The team at NASA is considering renaming its new groundbreaking telescope due to anti-LGBTQ+ claims.

The impressive device is set to launch later this year and has been dubbed as the most powerful and largest telescope ever created.

But aside from its state of the art technology, many astronomers and LGBTQ+ activists have come out against the device’s namesake, James Webb.

Webb, who was the administrator of NASA throughout the 1960s, took part in some of the agency’s biggest projects like the Apollo program.

However, unsettling evidence has come out that he allegedly took part in an LGBTQ+ purge of the government.

According to a report from Scientific American, during Webb’s time as the undersecretary between 1949 to 1952, he drafted an array of memos that discussed “the problem of homosexuals and sex perverts.”

These anti-LGBTQ+ documents were allegedly sent to a senator, who at the time was taking point in the persecution of the queer community.

Shortly after the evidence was discovered, a petition was drafted by the four astronomers – Lucianne Walkowicz, Chanda Prescod-Weinstein, Brian Nord and Sarah Tuttle – in an effort to rename the new telescope.

“We felt that we should take a public stand on naming such an important facility after someone whose values were so questionable.
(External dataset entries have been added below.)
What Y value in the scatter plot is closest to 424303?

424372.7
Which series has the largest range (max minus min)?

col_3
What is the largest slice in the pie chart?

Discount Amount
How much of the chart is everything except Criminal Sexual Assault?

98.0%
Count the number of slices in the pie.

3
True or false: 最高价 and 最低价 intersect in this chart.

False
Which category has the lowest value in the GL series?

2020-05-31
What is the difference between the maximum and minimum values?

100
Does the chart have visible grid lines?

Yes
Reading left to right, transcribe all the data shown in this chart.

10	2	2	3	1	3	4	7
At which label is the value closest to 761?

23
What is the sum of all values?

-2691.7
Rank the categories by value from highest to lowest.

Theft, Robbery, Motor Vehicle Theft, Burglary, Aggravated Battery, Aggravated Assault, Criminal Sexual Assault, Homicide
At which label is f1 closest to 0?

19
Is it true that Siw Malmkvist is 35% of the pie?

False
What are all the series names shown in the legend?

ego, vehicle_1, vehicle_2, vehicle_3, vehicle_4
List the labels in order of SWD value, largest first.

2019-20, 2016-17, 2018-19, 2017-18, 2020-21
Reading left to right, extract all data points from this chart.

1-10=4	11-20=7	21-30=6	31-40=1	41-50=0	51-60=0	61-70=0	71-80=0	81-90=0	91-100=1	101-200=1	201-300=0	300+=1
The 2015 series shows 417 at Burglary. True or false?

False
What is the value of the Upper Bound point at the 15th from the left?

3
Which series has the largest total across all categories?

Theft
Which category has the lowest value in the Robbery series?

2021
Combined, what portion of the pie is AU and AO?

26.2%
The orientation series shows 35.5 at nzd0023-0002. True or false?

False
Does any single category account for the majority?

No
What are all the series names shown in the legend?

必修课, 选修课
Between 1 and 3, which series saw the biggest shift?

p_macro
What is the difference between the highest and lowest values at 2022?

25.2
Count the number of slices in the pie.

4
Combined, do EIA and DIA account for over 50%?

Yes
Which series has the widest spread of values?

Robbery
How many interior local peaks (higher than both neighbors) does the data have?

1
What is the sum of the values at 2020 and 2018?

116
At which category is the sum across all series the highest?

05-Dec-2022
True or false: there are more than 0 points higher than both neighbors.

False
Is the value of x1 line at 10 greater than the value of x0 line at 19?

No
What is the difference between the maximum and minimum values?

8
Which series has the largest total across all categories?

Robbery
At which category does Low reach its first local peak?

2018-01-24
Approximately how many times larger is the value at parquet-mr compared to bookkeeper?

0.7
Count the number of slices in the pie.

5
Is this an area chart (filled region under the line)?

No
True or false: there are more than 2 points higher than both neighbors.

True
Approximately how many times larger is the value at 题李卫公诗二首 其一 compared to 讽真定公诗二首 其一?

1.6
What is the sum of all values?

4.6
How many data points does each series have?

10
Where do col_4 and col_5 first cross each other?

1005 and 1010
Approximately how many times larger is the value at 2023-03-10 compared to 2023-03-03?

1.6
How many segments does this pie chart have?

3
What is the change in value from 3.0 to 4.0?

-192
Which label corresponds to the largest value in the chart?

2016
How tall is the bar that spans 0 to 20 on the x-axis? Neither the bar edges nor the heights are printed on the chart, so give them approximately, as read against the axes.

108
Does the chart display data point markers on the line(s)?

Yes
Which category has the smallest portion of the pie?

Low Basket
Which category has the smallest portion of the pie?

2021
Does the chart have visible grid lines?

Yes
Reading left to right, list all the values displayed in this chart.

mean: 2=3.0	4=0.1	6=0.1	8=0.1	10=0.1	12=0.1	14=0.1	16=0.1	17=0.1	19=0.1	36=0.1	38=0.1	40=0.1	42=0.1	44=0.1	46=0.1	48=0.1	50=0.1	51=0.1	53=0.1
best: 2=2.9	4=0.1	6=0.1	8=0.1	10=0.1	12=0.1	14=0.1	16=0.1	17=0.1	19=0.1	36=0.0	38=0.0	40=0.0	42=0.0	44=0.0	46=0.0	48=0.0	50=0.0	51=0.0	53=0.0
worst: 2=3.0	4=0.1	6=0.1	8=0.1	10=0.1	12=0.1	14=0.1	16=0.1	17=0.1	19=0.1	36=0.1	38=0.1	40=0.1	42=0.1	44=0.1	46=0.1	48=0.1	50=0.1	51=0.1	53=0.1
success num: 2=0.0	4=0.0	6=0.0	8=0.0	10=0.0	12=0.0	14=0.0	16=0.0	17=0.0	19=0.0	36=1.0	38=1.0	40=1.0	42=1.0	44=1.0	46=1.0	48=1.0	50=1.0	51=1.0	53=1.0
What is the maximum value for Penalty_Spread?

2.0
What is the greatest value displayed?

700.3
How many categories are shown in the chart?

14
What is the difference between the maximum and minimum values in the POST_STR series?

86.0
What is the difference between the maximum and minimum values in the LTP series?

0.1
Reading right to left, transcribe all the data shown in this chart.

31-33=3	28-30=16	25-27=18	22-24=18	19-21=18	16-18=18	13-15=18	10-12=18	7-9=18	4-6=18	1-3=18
It’s time for NASA to stand up and be on the right side of history,” the four astronomers wrote.

The document accumulated over 1,250 signatures and has sparked an investigation by NASA chief historian Brian Odom.

David Johnson, a historian who wrote the LGBTQ+ nonfiction book The Lavender Scare, opened up about the new findings and revealed that he found no evidence of Webb leading the persecution.

“I don’t see him as having any sort of leadership role in the lavender scare,” he told Nature.

He did however mention that Webb attended a White House meeting regarding the “threat” that LGBTQ+ people posed. The meeting was allegedly called to calm the hysteria surrounding the queer community.

After the investigation is complete, the final decision will be up to the current NASA administrator Bill Nelson.